◆ **PROMPT**:
Please transcribe the data that follows exactly, from its first line through the line that contains "(145, 420) = (909, 1114): brown".

____

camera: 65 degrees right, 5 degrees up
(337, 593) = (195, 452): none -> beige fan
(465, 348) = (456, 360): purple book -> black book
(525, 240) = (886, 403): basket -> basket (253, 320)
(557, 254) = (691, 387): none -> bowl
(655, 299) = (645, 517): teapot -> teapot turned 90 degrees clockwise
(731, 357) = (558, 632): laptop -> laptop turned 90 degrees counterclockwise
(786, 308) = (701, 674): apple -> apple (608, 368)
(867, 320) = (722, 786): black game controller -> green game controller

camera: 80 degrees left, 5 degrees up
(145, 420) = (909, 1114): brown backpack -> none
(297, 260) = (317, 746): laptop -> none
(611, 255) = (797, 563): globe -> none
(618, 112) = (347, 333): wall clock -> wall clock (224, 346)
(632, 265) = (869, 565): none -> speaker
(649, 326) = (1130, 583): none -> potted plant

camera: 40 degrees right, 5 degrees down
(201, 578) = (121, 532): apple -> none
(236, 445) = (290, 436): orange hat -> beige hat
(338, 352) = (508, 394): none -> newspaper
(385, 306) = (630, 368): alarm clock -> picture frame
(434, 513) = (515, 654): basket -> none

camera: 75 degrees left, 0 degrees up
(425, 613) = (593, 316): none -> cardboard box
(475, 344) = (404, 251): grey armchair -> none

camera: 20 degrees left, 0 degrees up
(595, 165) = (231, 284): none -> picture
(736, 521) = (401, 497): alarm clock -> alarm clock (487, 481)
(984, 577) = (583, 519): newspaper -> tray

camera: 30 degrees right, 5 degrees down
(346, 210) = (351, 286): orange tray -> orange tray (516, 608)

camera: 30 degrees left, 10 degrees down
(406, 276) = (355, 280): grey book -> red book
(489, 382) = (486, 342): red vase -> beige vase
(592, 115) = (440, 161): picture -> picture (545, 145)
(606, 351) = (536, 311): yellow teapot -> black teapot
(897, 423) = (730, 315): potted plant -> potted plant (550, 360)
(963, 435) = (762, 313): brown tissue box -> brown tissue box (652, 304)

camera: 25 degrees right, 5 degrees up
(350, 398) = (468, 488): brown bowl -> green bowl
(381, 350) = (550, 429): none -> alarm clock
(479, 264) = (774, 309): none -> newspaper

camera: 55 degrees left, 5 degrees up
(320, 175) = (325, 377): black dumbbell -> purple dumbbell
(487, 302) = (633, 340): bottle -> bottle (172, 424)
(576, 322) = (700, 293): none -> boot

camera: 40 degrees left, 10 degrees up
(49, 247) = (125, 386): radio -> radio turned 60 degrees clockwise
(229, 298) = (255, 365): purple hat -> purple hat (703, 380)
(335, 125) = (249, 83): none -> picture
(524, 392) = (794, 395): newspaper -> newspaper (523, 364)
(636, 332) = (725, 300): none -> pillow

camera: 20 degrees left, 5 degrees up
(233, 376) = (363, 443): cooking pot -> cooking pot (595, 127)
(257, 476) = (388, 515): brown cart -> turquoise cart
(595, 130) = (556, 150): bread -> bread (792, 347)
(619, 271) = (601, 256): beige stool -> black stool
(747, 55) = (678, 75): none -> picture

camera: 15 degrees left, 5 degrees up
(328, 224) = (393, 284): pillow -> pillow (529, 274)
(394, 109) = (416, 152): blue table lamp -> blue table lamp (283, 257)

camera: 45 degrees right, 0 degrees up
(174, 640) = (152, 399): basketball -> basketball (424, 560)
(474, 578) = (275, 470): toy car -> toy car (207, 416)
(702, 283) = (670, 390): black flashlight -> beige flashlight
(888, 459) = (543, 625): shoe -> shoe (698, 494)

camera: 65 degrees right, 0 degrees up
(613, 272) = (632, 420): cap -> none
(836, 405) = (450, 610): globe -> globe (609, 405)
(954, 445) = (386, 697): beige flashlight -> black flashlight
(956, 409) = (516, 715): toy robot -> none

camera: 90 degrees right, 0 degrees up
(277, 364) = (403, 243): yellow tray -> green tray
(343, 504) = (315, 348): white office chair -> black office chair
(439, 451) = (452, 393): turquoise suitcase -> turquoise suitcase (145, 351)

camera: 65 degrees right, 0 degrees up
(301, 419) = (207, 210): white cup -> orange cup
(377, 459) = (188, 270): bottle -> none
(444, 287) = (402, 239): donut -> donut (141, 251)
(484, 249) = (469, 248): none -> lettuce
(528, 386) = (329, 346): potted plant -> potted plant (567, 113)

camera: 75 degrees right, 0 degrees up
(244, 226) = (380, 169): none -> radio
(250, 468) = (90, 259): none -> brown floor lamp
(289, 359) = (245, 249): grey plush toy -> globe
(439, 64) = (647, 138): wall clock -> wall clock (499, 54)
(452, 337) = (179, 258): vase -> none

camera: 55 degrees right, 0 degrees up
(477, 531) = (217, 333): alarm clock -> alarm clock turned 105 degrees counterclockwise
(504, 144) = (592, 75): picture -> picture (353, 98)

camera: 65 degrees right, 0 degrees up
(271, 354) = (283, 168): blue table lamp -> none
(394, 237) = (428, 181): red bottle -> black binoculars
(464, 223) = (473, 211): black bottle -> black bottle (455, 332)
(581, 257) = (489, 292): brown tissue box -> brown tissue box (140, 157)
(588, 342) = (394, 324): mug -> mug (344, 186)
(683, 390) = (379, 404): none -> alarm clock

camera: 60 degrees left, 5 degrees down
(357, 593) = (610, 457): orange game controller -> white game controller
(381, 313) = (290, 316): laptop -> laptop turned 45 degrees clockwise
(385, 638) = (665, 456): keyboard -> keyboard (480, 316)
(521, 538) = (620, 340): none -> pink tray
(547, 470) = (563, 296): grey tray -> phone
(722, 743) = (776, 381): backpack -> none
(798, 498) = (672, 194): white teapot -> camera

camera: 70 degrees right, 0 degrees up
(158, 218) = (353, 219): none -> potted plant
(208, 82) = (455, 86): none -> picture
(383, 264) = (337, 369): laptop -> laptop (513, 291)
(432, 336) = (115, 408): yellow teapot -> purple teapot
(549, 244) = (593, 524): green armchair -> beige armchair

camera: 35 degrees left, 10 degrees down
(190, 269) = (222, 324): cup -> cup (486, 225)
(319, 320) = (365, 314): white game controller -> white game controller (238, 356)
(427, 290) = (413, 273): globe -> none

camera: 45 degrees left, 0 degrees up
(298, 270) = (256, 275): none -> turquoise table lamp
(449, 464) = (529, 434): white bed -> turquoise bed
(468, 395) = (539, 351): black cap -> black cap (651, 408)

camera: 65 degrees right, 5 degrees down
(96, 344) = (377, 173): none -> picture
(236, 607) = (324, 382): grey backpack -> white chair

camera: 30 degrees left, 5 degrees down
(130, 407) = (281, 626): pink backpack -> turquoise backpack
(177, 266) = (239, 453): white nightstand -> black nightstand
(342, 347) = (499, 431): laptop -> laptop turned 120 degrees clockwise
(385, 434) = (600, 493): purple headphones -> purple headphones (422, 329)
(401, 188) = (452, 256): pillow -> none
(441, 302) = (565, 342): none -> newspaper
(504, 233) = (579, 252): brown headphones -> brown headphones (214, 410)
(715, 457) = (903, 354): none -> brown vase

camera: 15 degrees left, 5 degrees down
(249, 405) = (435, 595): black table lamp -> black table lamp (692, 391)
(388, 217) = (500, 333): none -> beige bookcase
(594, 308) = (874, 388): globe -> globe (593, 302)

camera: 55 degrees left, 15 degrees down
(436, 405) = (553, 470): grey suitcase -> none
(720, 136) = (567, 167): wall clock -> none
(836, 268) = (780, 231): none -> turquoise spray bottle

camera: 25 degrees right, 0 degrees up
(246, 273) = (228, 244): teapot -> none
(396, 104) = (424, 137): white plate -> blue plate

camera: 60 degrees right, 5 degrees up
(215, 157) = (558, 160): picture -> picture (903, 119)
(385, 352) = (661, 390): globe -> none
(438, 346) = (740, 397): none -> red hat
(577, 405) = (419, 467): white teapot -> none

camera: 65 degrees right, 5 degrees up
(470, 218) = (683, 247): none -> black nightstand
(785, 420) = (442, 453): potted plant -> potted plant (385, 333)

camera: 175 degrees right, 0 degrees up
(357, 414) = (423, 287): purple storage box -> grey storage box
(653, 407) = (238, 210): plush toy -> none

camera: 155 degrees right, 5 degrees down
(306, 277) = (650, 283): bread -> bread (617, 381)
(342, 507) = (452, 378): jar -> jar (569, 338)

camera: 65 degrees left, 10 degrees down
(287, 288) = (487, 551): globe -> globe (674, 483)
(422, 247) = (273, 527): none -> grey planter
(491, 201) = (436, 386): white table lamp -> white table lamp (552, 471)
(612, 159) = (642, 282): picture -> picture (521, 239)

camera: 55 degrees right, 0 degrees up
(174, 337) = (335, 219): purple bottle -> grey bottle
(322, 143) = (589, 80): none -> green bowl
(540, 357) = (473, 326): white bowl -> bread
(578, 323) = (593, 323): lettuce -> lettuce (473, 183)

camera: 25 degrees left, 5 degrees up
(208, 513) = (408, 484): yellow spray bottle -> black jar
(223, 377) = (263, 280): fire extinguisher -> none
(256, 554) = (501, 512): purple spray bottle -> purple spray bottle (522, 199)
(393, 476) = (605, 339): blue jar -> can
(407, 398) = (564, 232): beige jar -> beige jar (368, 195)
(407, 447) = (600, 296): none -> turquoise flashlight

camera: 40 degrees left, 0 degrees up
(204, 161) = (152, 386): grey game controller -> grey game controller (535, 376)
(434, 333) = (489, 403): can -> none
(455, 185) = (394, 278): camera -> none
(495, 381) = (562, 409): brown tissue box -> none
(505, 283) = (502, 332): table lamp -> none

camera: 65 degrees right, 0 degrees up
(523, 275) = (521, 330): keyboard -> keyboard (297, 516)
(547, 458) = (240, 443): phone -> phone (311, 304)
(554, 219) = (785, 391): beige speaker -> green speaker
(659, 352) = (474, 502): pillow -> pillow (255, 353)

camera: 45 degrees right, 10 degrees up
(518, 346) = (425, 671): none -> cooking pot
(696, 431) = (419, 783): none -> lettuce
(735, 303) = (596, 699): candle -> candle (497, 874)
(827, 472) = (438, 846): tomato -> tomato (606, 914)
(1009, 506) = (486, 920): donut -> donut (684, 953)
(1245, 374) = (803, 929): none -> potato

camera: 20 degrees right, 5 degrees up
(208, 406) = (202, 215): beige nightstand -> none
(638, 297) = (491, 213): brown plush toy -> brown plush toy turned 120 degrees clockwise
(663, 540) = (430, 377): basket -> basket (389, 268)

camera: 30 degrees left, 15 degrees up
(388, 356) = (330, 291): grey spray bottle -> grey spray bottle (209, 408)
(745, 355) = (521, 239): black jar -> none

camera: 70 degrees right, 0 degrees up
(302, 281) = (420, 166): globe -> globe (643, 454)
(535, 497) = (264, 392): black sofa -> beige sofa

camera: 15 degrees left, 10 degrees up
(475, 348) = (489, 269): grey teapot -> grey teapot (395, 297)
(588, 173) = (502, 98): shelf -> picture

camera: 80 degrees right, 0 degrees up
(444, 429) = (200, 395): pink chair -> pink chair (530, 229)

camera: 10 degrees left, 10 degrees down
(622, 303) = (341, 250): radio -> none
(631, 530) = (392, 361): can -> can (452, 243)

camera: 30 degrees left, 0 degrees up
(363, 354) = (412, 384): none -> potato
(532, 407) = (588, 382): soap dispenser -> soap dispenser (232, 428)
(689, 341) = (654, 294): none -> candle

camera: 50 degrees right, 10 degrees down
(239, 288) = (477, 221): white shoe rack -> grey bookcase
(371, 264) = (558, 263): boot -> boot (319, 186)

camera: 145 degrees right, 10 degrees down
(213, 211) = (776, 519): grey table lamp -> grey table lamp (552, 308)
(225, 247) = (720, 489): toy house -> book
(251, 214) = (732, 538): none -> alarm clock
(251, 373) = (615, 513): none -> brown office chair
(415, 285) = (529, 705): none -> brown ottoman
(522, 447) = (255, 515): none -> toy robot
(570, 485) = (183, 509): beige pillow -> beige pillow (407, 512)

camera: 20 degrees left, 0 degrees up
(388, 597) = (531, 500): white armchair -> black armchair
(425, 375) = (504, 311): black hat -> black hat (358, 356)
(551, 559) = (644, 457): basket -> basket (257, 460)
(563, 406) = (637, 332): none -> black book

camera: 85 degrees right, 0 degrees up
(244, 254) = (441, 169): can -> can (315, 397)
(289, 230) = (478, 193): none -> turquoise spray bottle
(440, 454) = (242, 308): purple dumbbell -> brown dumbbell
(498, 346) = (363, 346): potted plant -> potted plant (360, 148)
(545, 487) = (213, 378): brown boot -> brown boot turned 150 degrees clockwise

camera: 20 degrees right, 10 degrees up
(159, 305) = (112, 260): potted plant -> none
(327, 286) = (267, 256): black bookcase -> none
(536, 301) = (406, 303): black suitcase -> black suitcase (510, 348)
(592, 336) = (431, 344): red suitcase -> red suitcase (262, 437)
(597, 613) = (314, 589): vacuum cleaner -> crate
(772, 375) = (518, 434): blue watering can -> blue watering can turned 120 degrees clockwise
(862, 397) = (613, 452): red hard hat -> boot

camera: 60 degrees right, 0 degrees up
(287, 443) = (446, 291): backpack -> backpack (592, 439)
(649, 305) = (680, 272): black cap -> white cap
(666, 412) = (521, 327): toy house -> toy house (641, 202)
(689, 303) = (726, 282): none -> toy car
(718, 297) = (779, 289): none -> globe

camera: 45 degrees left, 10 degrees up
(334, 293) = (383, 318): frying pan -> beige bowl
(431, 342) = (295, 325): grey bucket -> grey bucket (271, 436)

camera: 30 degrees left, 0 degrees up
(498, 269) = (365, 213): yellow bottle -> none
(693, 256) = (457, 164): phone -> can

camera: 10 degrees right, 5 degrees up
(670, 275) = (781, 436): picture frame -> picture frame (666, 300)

____

◆ **TASK ANSWER**:
camera: 65 degrees right, 5 degrees up
(337, 593) = (195, 452): none -> beige fan
(465, 348) = (456, 360): purple book -> black book
(525, 240) = (886, 403): basket -> basket (253, 320)
(557, 254) = (691, 387): none -> bowl
(655, 299) = (645, 517): teapot -> teapot turned 90 degrees clockwise
(731, 357) = (558, 632): laptop -> laptop turned 90 degrees counterclockwise
(786, 308) = (701, 674): apple -> apple (608, 368)
(867, 320) = (722, 786): black game controller -> green game controller

camera: 80 degrees left, 5 degrees up
(145, 420) = (909, 1114): brown backpack -> none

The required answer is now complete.